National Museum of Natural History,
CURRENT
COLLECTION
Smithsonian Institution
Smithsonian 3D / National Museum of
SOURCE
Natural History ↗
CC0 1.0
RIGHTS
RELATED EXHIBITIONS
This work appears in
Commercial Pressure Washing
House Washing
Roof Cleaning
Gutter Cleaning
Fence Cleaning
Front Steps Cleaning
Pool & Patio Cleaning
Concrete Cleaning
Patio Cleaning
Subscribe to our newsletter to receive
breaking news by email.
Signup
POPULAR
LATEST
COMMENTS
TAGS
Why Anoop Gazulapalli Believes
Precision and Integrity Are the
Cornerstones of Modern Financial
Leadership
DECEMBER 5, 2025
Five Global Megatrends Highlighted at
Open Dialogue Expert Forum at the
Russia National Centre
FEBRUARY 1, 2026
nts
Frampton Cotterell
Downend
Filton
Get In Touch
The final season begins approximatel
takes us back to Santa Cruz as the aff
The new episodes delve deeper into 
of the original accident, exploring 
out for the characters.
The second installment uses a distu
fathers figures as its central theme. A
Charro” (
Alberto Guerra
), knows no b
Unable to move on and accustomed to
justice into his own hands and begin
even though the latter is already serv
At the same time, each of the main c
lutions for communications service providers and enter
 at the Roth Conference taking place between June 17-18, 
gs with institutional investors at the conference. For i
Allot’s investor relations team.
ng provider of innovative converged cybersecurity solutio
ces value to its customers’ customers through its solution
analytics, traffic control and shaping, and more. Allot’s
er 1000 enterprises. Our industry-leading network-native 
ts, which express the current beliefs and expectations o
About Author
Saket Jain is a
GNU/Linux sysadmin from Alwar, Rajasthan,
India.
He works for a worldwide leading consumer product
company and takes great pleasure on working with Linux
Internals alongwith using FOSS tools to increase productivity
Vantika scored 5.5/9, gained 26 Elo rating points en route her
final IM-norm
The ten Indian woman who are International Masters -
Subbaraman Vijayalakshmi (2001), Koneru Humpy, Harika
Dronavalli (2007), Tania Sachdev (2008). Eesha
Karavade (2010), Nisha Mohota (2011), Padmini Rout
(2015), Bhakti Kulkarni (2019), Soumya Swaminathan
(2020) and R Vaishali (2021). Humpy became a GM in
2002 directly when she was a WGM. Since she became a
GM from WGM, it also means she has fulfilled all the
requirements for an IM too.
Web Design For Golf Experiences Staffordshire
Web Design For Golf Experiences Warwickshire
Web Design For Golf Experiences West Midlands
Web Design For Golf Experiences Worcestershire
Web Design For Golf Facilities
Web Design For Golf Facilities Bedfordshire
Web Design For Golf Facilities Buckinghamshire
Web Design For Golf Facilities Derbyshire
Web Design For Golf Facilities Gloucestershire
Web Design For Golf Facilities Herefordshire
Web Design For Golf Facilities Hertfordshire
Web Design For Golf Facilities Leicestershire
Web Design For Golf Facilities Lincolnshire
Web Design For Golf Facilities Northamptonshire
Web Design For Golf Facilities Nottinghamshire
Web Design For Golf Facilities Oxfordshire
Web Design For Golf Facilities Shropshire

__________

● **Required action**
Reproduce the text of every one of the records above, line for line, without changing, adding, or leaving out a single character.

● **Output for this exercise**
National Museum of Natural History,
CURRENT
COLLECTION
Smithsonian Institution
Smithsonian 3D / National Museum of
SOURCE
Natural History ↗
CC0 1.0
RIGHTS
RELATED EXHIBITIONS
This work appears in
Commercial Pressure Washing
House Washing
Roof Cleaning
Gutter Cleaning
Fence Cleaning
Front Steps Cleaning
Pool & Patio Cleaning
Concrete Cleaning
Patio Cleaning
Subscribe to our newsletter to receive
breaking news by email.
Signup
POPULAR
LATEST
COMMENTS
TAGS
Why Anoop Gazulapalli Believes
Precision and Integrity Are the
Cornerstones of Modern Financial
Leadership
DECEMBER 5, 2025
Five Global Megatrends Highlighted at
Open Dialogue Expert Forum at the
Russia National Centre
FEBRUARY 1, 2026
nts
Frampton Cotterell
Downend
Filton
Get In Touch
The final season begins approximatel
takes us back to Santa Cruz as the aff
The new episodes delve deeper into 
of the original accident, exploring 
out for the characters.
The second installment uses a distu
fathers figures as its central theme. A
Charro” (
Alberto Guerra
), knows no b
Unable to move on and accustomed to
justice into his own hands and begin
even though the latter is already serv
At the same time, each of the main c
lutions for communications service providers and enter
 at the Roth Conference taking place between June 17-18, 
gs with institutional investors at the conference. For i
Allot’s investor relations team.
ng provider of innovative converged cybersecurity solutio
ces value to its customers’ customers through its solution
analytics, traffic control and shaping, and more. Allot’s
er 1000 enterprises. Our industry-leading network-native 
ts, which express the current beliefs and expectations o
About Author
Saket Jain is a
GNU/Linux sysadmin from Alwar, Rajasthan,
India.
He works for a worldwide leading consumer product
company and takes great pleasure on working with Linux
Internals alongwith using FOSS tools to increase productivity
Vantika scored 5.5/9, gained 26 Elo rating points en route her
final IM-norm
The ten Indian woman who are International Masters -
Subbaraman Vijayalakshmi (2001), Koneru Humpy, Harika
Dronavalli (2007), Tania Sachdev (2008). Eesha
Karavade (2010), Nisha Mohota (2011), Padmini Rout
(2015), Bhakti Kulkarni (2019), Soumya Swaminathan
(2020) and R Vaishali (2021). Humpy became a GM in
2002 directly when she was a WGM. Since she became a
GM from WGM, it also means she has fulfilled all the
requirements for an IM too.
Web Design For Golf Experiences Staffordshire
Web Design For Golf Experiences Warwickshire
Web Design For Golf Experiences West Midlands
Web Design For Golf Experiences Worcestershire
Web Design For Golf Facilities
Web Design For Golf Facilities Bedfordshire
Web Design For Golf Facilities Buckinghamshire
Web Design For Golf Facilities Derbyshire
Web Design For Golf Facilities Gloucestershire
Web Design For Golf Facilities Herefordshire
Web Design For Golf Facilities Hertfordshire
Web Design For Golf Facilities Leicestershire
Web Design For Golf Facilities Lincolnshire
Web Design For Golf Facilities Northamptonshire
Web Design For Golf Facilities Nottinghamshire
Web Design For Golf Facilities Oxfordshire
Web Design For Golf Facilities Shropshire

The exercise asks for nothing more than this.